◆ Listed entries:
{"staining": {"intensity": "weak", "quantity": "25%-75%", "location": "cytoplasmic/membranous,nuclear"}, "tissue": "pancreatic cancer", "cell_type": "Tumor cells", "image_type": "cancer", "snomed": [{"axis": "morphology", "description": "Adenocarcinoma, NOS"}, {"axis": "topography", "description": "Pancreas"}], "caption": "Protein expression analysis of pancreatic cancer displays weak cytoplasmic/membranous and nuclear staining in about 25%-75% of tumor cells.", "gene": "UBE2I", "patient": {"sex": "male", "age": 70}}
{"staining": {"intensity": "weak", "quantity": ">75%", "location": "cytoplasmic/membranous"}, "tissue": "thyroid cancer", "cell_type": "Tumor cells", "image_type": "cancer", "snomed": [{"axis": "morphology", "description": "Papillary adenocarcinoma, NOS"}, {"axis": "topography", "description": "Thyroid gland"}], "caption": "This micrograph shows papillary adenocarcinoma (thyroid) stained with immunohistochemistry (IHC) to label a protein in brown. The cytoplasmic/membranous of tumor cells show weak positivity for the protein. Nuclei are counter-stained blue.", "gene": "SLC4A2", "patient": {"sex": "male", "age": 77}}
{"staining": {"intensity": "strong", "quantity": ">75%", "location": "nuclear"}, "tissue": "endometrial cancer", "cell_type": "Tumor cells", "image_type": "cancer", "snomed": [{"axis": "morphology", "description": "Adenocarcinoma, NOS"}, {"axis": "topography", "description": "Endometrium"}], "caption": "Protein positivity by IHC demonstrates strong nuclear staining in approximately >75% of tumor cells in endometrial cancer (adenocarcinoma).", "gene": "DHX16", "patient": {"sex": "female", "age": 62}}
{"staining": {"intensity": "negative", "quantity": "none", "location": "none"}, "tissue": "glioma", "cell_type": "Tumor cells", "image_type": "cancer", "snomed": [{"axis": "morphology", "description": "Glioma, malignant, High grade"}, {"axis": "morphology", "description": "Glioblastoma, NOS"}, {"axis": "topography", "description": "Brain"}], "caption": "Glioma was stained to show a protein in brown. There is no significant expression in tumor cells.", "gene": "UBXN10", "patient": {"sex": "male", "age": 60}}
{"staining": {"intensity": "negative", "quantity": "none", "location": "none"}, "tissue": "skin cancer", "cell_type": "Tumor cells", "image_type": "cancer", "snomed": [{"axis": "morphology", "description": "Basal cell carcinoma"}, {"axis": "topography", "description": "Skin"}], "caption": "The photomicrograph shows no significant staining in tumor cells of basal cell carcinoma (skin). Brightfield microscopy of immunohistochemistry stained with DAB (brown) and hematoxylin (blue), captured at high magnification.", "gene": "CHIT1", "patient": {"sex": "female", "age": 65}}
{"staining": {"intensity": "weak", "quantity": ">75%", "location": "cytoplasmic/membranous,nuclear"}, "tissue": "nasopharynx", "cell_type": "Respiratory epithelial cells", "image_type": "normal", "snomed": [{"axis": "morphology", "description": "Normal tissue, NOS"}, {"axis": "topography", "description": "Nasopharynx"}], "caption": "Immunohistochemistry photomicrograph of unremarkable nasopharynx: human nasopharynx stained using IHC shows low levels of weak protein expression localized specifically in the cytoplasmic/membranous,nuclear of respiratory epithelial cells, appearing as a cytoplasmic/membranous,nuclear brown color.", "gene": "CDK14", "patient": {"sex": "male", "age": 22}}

◆ Instructions for the task: The reply should consist solely of the lines of the data, exact, from the opening line through the line with "micrograph shows papillary", inclusive.

◆ Exercise result:
{"staining": {"intensity": "weak", "quantity": "25%-75%", "location": "cytoplasmic/membranous,nuclear"}, "tissue": "pancreatic cancer", "cell_type": "Tumor cells", "image_type": "cancer", "snomed": [{"axis": "morphology", "description": "Adenocarcinoma, NOS"}, {"axis": "topography", "description": "Pancreas"}], "caption": "Protein expression analysis of pancreatic cancer displays weak cytoplasmic/membranous and nuclear staining in about 25%-75% of tumor cells.", "gene": "UBE2I", "patient": {"sex": "male", "age": 70}}
{"staining": {"intensity": "weak", "quantity": ">75%", "location": "cytoplasmic/membranous"}, "tissue": "thyroid cancer", "cell_type": "Tumor cells", "image_type": "cancer", "snomed": [{"axis": "morphology", "description": "Papillary adenocarcinoma, NOS"}, {"axis": "topography", "description": "Thyroid gland"}], "caption": "This micrograph shows papillary adenocarcinoma (thyroid) stained with immunohistochemistry (IHC) to label a protein in brown. The cytoplasmic/membranous of tumor cells show weak positivity for the protein. Nuclei are counter-stained blue.", "gene": "SLC4A2", "patient": {"sex": "male", "age": 77}}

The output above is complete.